— What the task asks —
Can you reproduce the listing word for word, starting with its first line and going on through the line with "Anlagen auf Gewerbebetrieben bzw.", both ends included?

** Opening Record extracts block **

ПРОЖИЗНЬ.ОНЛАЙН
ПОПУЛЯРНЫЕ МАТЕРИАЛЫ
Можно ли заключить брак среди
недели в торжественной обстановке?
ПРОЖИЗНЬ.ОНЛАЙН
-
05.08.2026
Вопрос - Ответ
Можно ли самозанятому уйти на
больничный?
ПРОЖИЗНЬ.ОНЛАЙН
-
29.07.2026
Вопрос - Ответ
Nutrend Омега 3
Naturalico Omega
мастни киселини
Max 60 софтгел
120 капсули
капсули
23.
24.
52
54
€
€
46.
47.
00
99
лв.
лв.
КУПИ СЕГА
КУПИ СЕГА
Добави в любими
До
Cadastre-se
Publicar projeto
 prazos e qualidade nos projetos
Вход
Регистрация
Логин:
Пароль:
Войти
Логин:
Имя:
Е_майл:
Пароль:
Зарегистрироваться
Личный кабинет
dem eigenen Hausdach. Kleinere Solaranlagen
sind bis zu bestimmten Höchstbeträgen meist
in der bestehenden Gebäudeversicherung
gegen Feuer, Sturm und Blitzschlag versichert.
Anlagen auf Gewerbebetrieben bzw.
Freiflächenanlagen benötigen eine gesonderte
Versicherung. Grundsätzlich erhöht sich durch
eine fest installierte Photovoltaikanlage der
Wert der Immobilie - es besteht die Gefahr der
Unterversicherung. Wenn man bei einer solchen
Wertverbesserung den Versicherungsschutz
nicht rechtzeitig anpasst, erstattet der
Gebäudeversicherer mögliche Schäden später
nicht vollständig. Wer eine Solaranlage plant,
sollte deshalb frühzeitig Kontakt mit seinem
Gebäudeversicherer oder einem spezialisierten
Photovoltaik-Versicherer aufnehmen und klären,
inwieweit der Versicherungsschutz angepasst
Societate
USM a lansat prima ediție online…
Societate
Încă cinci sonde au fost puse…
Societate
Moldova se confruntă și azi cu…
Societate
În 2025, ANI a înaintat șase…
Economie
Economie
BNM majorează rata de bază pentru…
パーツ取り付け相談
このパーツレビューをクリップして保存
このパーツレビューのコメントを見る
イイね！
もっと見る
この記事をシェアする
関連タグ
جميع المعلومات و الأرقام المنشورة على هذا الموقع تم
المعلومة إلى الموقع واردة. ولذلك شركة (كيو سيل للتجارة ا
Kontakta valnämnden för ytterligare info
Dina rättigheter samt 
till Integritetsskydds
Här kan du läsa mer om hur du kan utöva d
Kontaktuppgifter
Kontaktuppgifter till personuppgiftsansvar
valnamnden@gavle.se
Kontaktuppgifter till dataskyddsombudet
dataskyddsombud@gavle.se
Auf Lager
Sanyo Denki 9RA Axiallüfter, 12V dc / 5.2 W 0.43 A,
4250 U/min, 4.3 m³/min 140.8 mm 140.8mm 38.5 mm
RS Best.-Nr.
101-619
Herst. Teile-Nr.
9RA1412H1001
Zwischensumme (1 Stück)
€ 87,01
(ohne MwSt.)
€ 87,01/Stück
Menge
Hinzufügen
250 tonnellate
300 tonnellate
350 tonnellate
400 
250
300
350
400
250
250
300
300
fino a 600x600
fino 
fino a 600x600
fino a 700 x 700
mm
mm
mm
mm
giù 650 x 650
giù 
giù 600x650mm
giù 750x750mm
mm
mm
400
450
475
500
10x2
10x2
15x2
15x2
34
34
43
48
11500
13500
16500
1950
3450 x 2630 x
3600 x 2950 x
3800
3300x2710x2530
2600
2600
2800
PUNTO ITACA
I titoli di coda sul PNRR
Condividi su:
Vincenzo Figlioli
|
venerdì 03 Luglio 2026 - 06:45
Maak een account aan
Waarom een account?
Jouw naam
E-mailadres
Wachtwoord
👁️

** Closing Record extracts block **

— Problem solution —
ПРОЖИЗНЬ.ОНЛАЙН
ПОПУЛЯРНЫЕ МАТЕРИАЛЫ
Можно ли заключить брак среди
недели в торжественной обстановке?
ПРОЖИЗНЬ.ОНЛАЙН
-
05.08.2026
Вопрос - Ответ
Можно ли самозанятому уйти на
больничный?
ПРОЖИЗНЬ.ОНЛАЙН
-
29.07.2026
Вопрос - Ответ
Nutrend Омега 3
Naturalico Omega
мастни киселини
Max 60 софтгел
120 капсули
капсули
23.
24.
52
54
€
€
46.
47.
00
99
лв.
лв.
КУПИ СЕГА
КУПИ СЕГА
Добави в любими
До
Cadastre-se
Publicar projeto
 prazos e qualidade nos projetos
Вход
Регистрация
Логин:
Пароль:
Войти
Логин:
Имя:
Е_майл:
Пароль:
Зарегистрироваться
Личный кабинет
dem eigenen Hausdach. Kleinere Solaranlagen
sind bis zu bestimmten Höchstbeträgen meist
in der bestehenden Gebäudeversicherung
gegen Feuer, Sturm und Blitzschlag versichert.
Anlagen auf Gewerbebetrieben bzw.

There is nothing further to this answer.